Menurut para peneliti, pil KB ini juga memiliki manfaat lain yaitu menjaga kesehatan otot, tulang, dan fungsi seksual.
- Kandidat kontrasepsi nonhormonal
Masih pada tahun 2022, para peneliti dari University of Minnesota mempresentasikan hasil penelitian awal pada hewan yang menguji kandidat kontrasepsi oral non hormonal pada pertemuan musim semi American Chemical Society.
Kandidat obat mereka, YCT529, bekerja dengan menargetkan reseptor asam retinoat alfa, yang berperan dalam pembentukan sperma.
Tim peneliti yang sama juga menyelidiki kandidat non hormonal potensial lainnya, yaitu EF-4-177, yang menargetkan cyclin-dependent kinase (CDK), sejenis protein yang terlibat dalam pengaturan siklus sel.
Dalam sebuah penelitian pada tikus, para peneliti menemukan bahwa EF-4-177 mampu berikatan dengan baik pada CDK yang disebut CDK2, yang terlibat dalam produksi sperma (The Journal of Medicinal Chemistry, 2023).
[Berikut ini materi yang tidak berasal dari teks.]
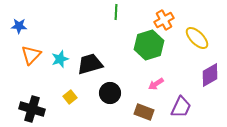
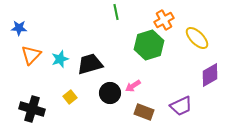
green line: rotated 14 degrees counterclockwise
blue star: moved 2 px down
pink arrow: moved 23 px left, 2 px down
purple trapezoid: moved 1 px up; rotated 40 degrees clockwise
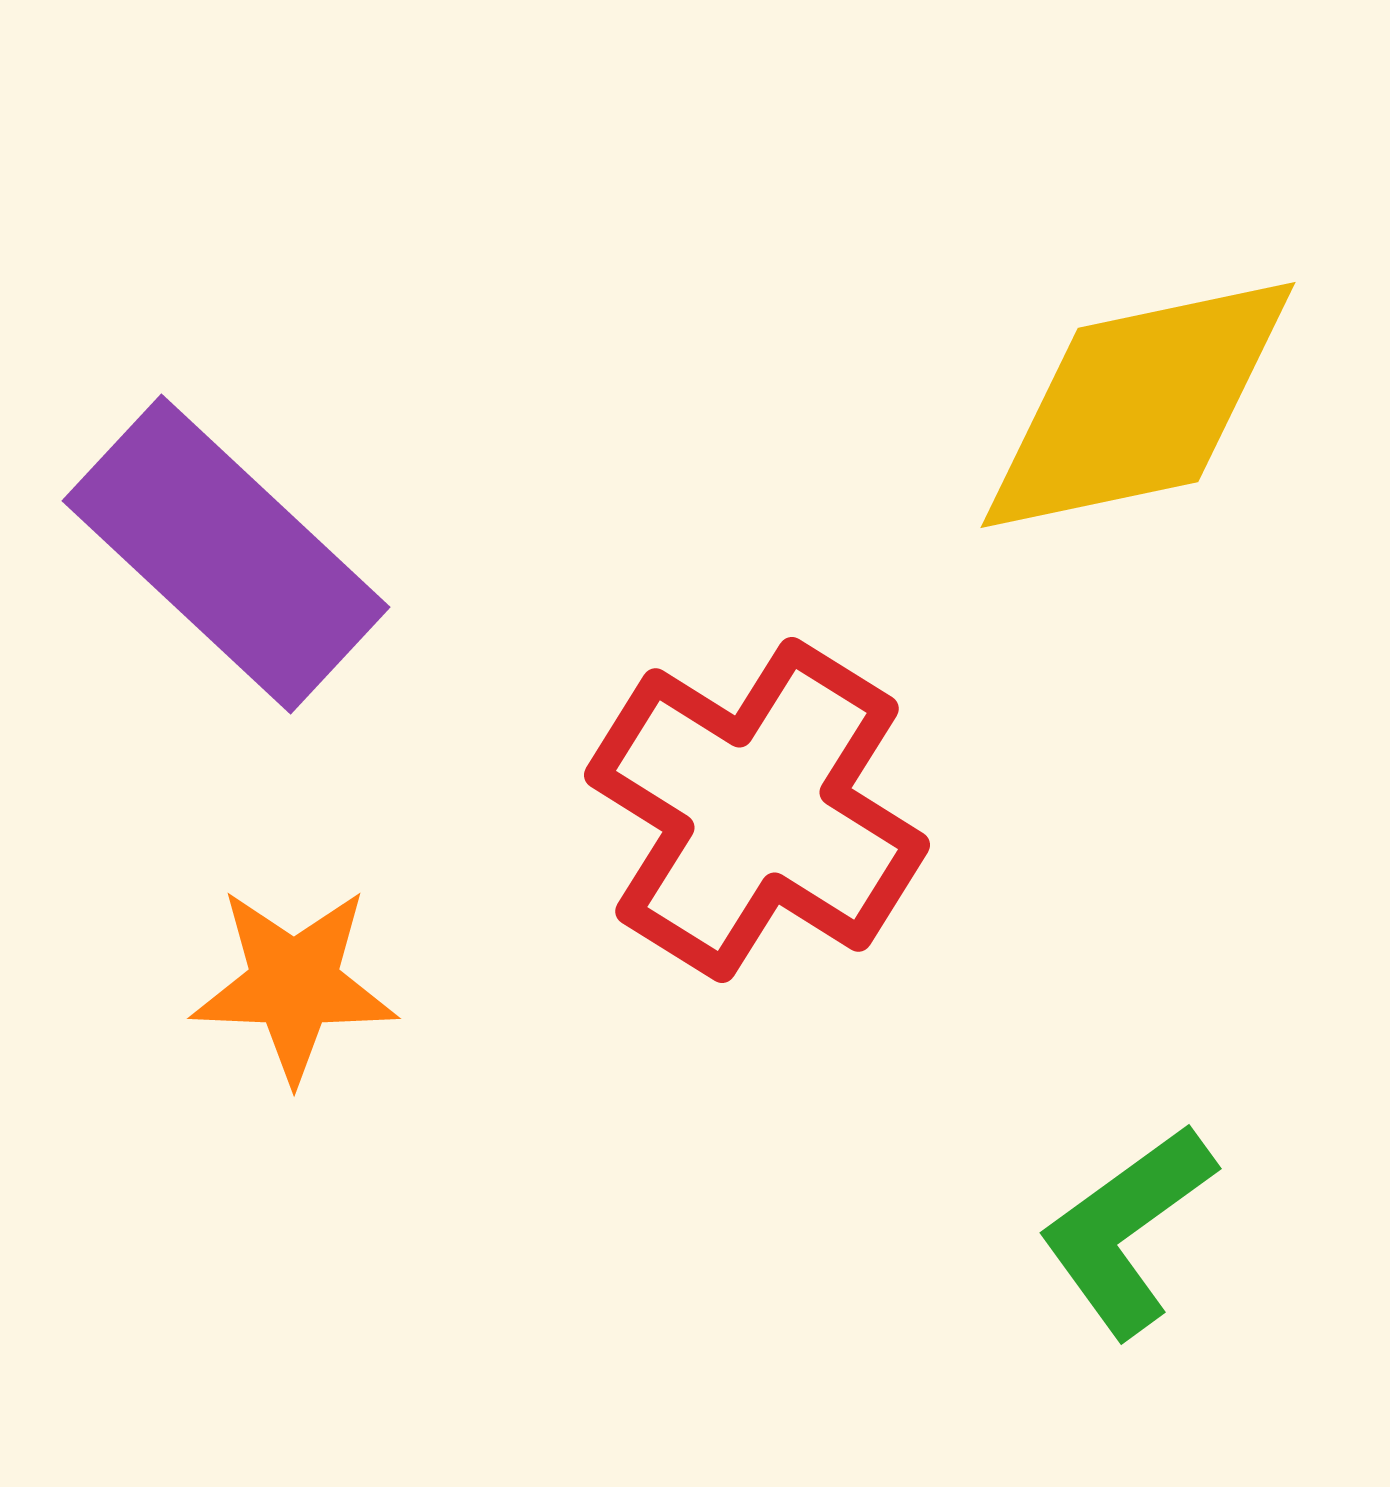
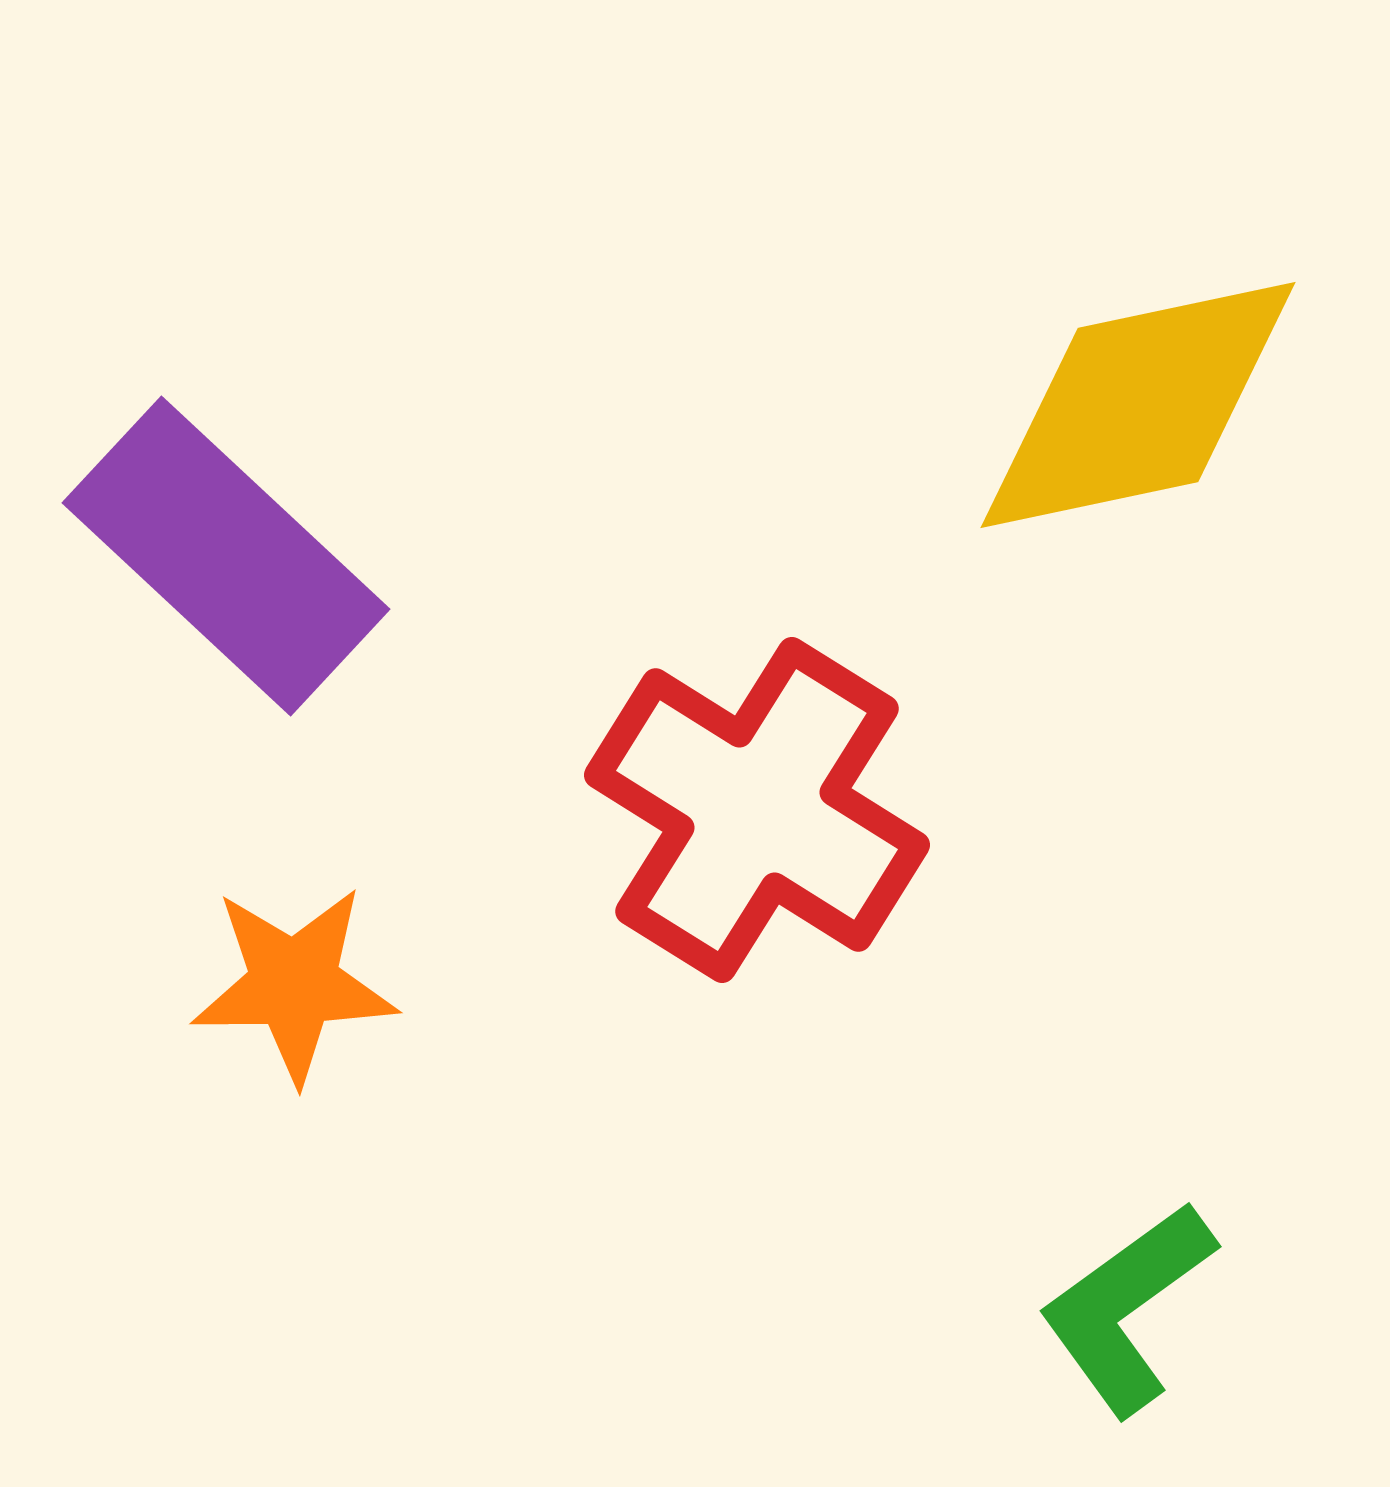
purple rectangle: moved 2 px down
orange star: rotated 3 degrees counterclockwise
green L-shape: moved 78 px down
Kabar bahwa pernah dan sedang diadakannya penelitian tentang kontrasepsi baru bagi laki-laki menjadi angin segar bahwa mungkin ke depannya laki-laki bisa lebih mengambil bagian dalam hal pengendalian kelahiran.
Meskipun begitu, kemungkinan pil KB dan kontrasepsi baru lainnya bagi laki-laki belum bisa terwujud dalam waktu dekat. Alasannya, penelitian membutuhkan serangkaian uji klinis, belum lagi banyaknya prosedur untuk dapat memasarkan produk baru.